Of course I’m not saying that they don’t want to win trophies, of course they do, and some footballers have made more money than they could ever spend so the desire to win silverware is higher than most. Ultimately though, most professionals won’t be in that category, and need to maximise their earnings while they can.

Those angry at the club, in this case Arsenal, need to understand that there is a difference between being a fan and being an owner of a club.

Fans have very different expectations for their club. They love their club, they want the club to beat their rivals, win competitions and sign big name players. They want the owner, or owners, to open the chequebook, make the big signings and meet the wage demands of the best players.

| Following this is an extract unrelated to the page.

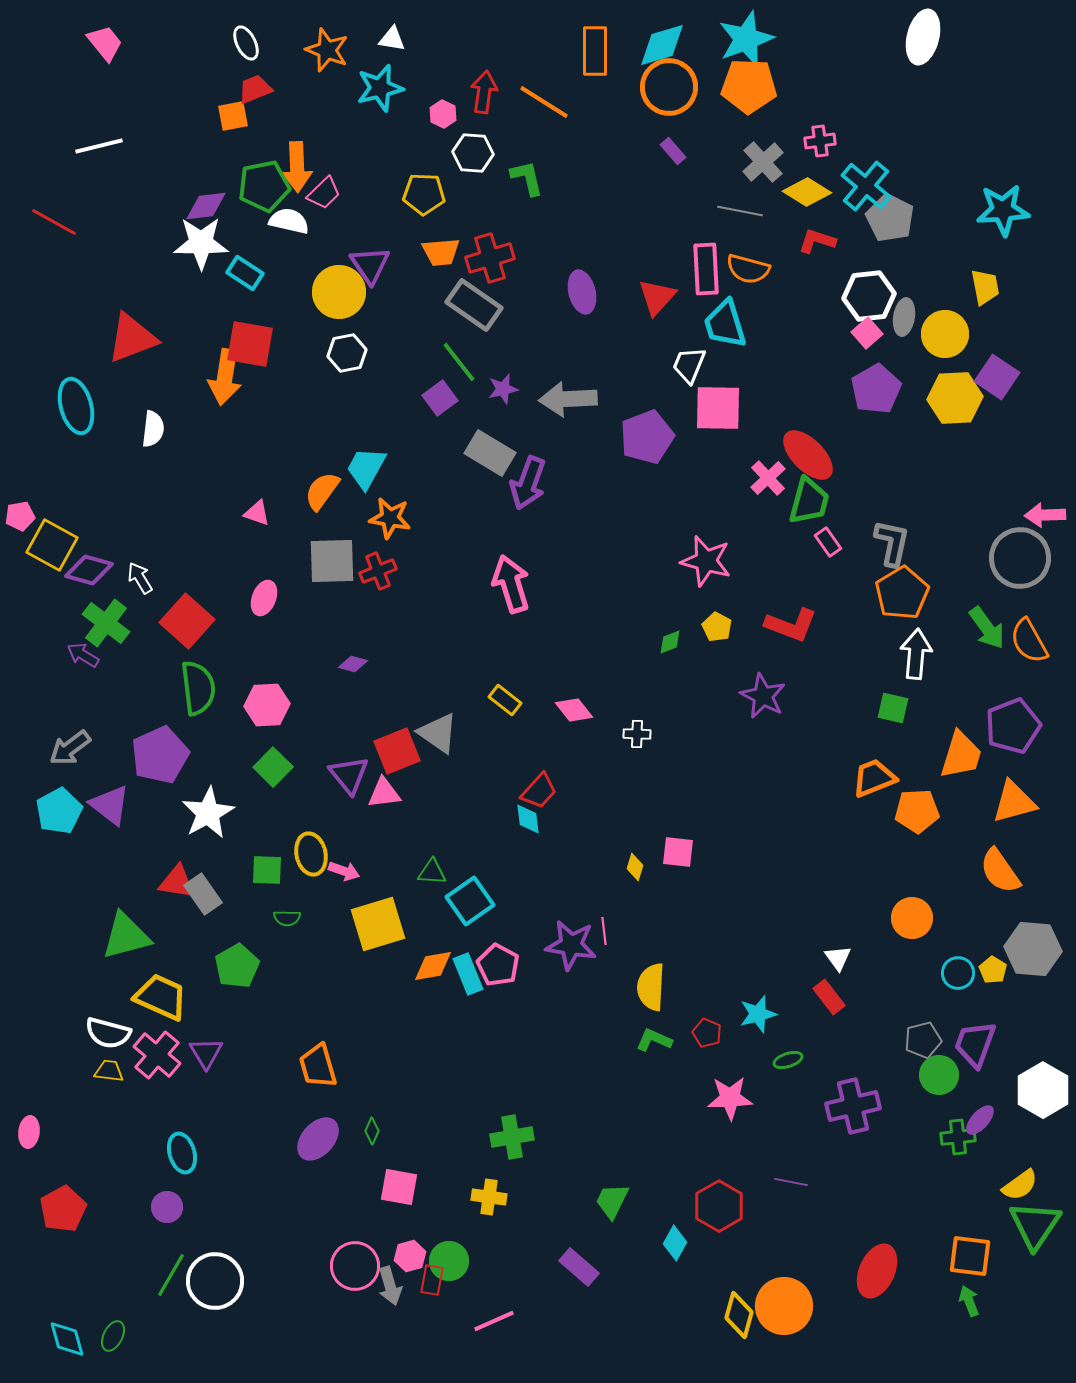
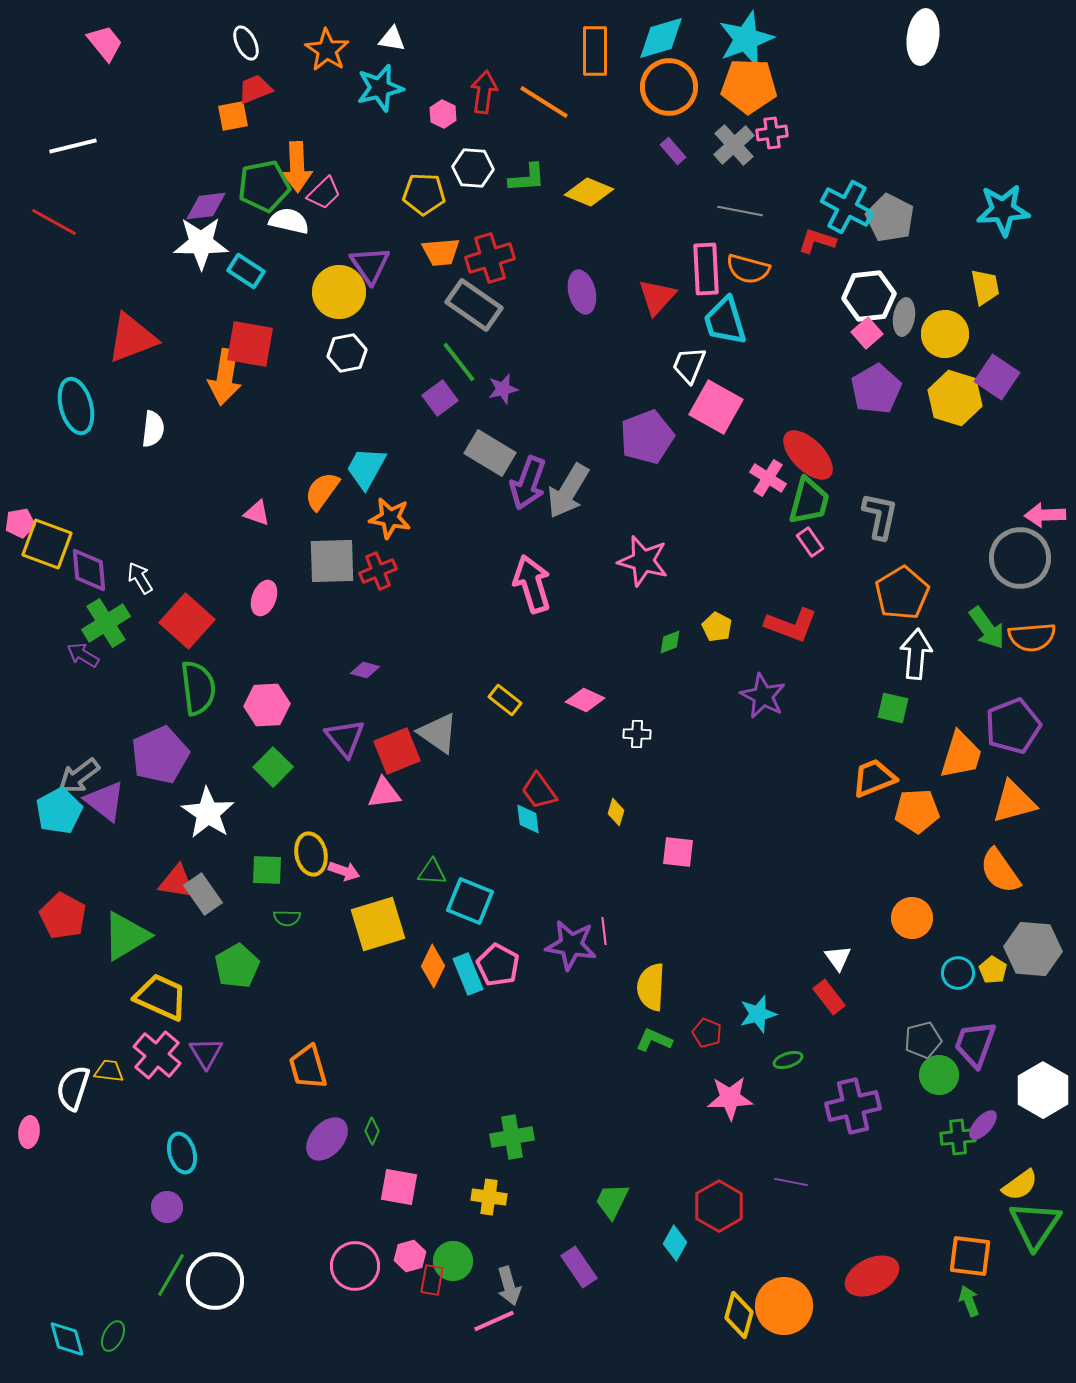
white ellipse at (923, 37): rotated 6 degrees counterclockwise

Owners meanwhile need to ensure that the club is run well on the business side of things, especially with the FIFA Financial Fairplay Regulations starting to come into effect soon. Clubs that aren’t run well off the field, such as Malaga and Rangers can potentially implode and end up in the bottom tier of football.

Additionally, most club owners, excluding some oligarchs and Middle-Eastern Sheikhs, are businessmen and owning a club is a business venture for them. I’m sure that even for those that can afford it, a cost benefit analysis has indicated that the cost of buying the players necessary to compete for a title is not a smart business decision.

The obvious conclusion is that modern football is a business, not just a game, and should be treated as such. Accordingly, fans should try and keep this in mind when their star player leaves for greener pastures. If anything, teams like Newcastle and Spurs have shown that shrewd dealings in the transfer window can build a side capable of getting close to the top of the table.